Carman said he is a big proponent of the residential university concept, and looks to continue expanding these opportunities. At LSU, he established a Science Residential College for entering freshmen, a concept similar to the successful living-learning communities here at the University. He also wants to increase supplemental instructors to help professors and do something the University has not tried yet, boot camps.
"Academic boot camps, a week of intense orientation for new students, have shown success at LSU and elsewhere, and the College of Science will be instituting a pilot program here next semester," he said. "It's been shown that boot camps dramatically increase academic performance and student success rates. Students are taught study habits, time management, guidance in particular courses and even financial management. Students who go through boot camp are twice as likely to graduate in their major. We give them tools for success."
As the chief academic officer, Carman will oversee the University's six colleges, the Division of Health Sciences, Division of Extended Studies and University of Nevada Cooperative Extension.
"Kevin's focus on enhancing the student experience and student success strongly aligns with the commitment and direction we have set here in Nevada," said Marc Johnson, University president. "He brings an impressive breadth of experience, and it is apparent that he shares our aspirations for further enhancing the mission and role of our University."
"I am humbled and honored by this opportunity to join the University of Nevada, Reno family and to be a member of President Johnson's leadership team," Carman said. "This is a great institution with a wonderful legacy, and I am excited to be part of what I see as a very bright future."
Carman's research interests are in the area of marine ecology and ecotoxicology. He serves on the editorial board of International Scholarly Research Network Oceanography and previously served as subject editor for Aquatic Microbial Ecology. Carman is a Fellow of the American Association for the Advancement of Science. He has also received numerous citations for outstanding teaching.
"I miss the classroom and research, though I'm still part of an active project studying the effect of the oil spill in the Gulf," he said. "I taught last spring, I enjoy it, and it really helps me get the pulse of the students. With my new duties, though, teaching and research will have to wait."

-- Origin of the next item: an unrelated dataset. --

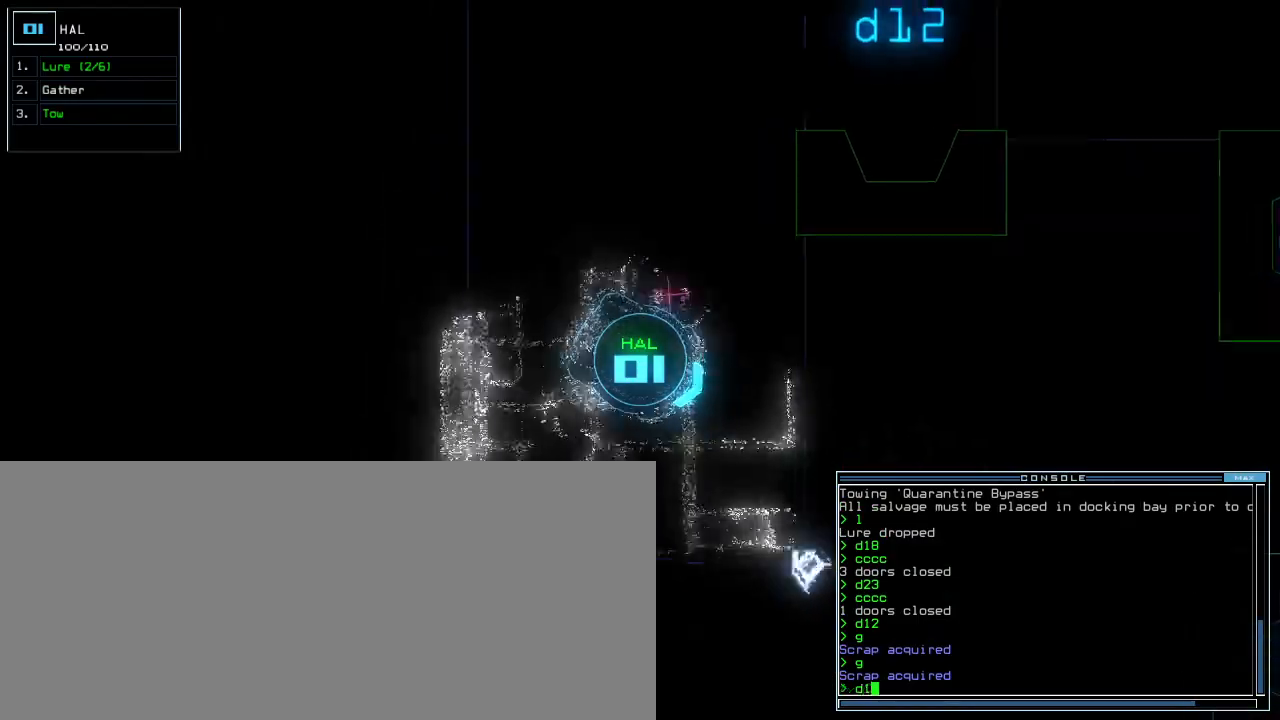
{"keys": ["left", "up"], "events": [[80, "down", "up"], [100, "3", "down"], [180, "3", "up"], [180, "return", "down"], [320, "return", "up"], [460, "up", "down"]]}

Carman, a Kansas native, said he has been in the West before, and much of his research as an oceanographer was done in Monterey Bay on the coast of California. Besides the rigors of the job, he's looking forward to getting to know the region. He and his wife, Susan Welsh, enjoy hiking, and he hopes to do a little golfing.
"Susan and I have always loved the American West, and we look forward to exploring and enjoying the natural beauty of the region," he said. "On the drive out here, I left flat ground behind in San Antonio. Driving through Nevada, I was a bit surprised by the mountain ranges. There was always a mountain on the horizon, and the small towns I drove through reminded me of Kansas, where I grew up in small towns.
"Obviously, from a geographic and cultural perspective, there are substantial differences between southern Louisiana and northern Nevada. I do, for example, expect that the gumbo in Reno will be quite different from what we have become accustomed to."